Blessed Cave posted in Eleison Comments on October 16, 2010
How absurd it is to separate grace from nature! The two are made for one another! How much more absurd to conceive of grace as though it makes war on nature! It makes war on the fallen-ness of our fallen nature, but not on the nature, coming from God, which underlies that fallen-ness. On the contrary, grace exists to heal that underlying nature from its fallen-ness and falls, and to elevate it to divine heights, to a partaking in the very nature of God (II Pet. I, 4).
Now nature without grace may lead to Revolution, but grace scorning nature leads to a false “spirituality,” for instance Jansenism, which also leads to Revolution. Of the gravity of this Protestantising error, which sets grace against nature instead of against sin, I was reminded on a seven-day visit to Italy which took in a visit to four mountainous sites, to which four great medieval Saints, all in the Breviary and the Missal, fled, to get close to God – in Nature. They were, in chronological order, St. Benedict (March 22, Subiaco), St. Romuald, (Feb.7, Camaldoli), St. John Gualbert (July 12, Vallombrosa), and St. Francis of Assisi (Oct.4, la Verna).

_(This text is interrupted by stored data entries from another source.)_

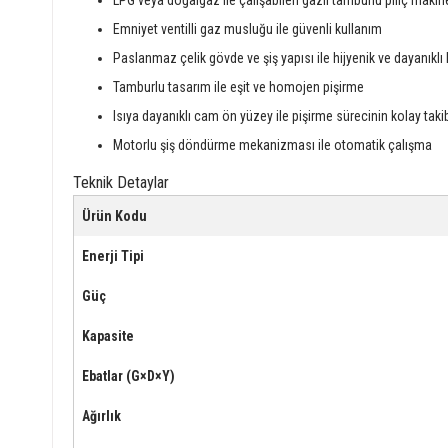
LPG veya doğalgaz ile çalışabilen gazlı tamburlu piliç makin
Emniyet ventilli gaz musluğu ile güvenli kullanım
Paslanmaz çelik gövde ve şiş yapısı ile hijyenik ve dayanıklı
Tamburlu tasarım ile eşit ve homojen pişirme
Isıya dayanıklı cam ön yüzey ile pişirme sürecinin kolay taki
Motorlu şiş döndürme mekanizması ile otomatik çalışma
Teknik Detaylar
Ürün Kodu
Enerji Tipi
Güç
Kapasite
Ebatlar (G×D×Y)
Ağırlık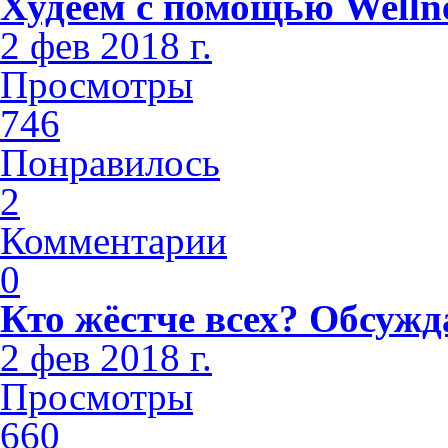
Худеем с помощью Welln
2 фев 2018 г.
Просмотры
746
Понравилось
2
Комментарии
0
Кто жёстче всех? Обсужд
2 фев 2018 г.
Просмотры
660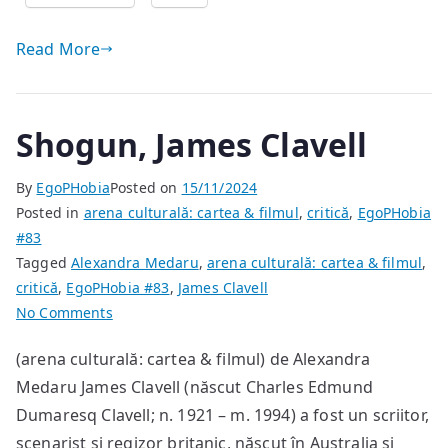
Read More
Shogun, James Clavell
By
EgoPHobia
Posted on
15/11/2024
Posted in
arena culturală: cartea & filmul
,
critică
,
EgoPHobia
#83
Tagged
Alexandra Medaru
,
arena culturală: cartea & filmul
,
critică
,
EgoPHobia #83
,
James Clavell
on
No Comments
Shogun,
(arena culturală: cartea & filmul) de Alexandra
James
Medaru James Clavell (născut Charles Edmund
Clavell
Dumaresq Clavell; n. 1921 – m. 1994) a fost un scriitor,
scenarist și regizor britanic, născut în Australia și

From Camaldoli and Vallumbrosa, high in the hills around Florence, two monastic Orders took their name and origin in the 11th century. In la Verna, high in the Tuscan Apennines, St Francis received the stigmata in 1224. All three locations are now reached with relative ease in bus or car, but they are still surrounded by forestland, and they are high enough above sea-level that they must be bitterly cold in winter. That is where these Saints went to commune with God, far from the comfort of cities with their “madding crowd,” still madding enough even in the rather smaller cities of those days.
Perhaps the site which struck me most was Subiaco, an hour’s car journey east of Rome, where St Benedict as a young man spent three years in a cave perched on a mountainside. Born in 580 A.D., as a young student he fled from the corruption in Rome, and took to the hills at the age of 20 or, some say, 14! – if so, what a teenager! From about 1200 A.D. a full-scale monastery began to be nested in the mountainside around the spot made sacred by this young man, but one can still guess what he found there in his search for God: clouds and sky above, the torrent rustling in the valley far below, nothing but wild woodland on the mountain-face opposite, and for company nothing but the birds wheeling to and fro off the steep cliff-face . . . alone with Nature . . . God’s Nature . . . alone with God!
Three years, alone with God . . . those three years so enabled one young Catholic to possess his soul, with Christ, in Nature, that his famous Benedictine Rule enabled the collapsed Roman empire to mutate into soaring Christendom, now in turn collapsing as “Western civilization.” Where are the young Catholics today, who will save Christendom by re-possessing their own souls by re-possessing, with Christ, their nature?
Mother of God, inspire our young men!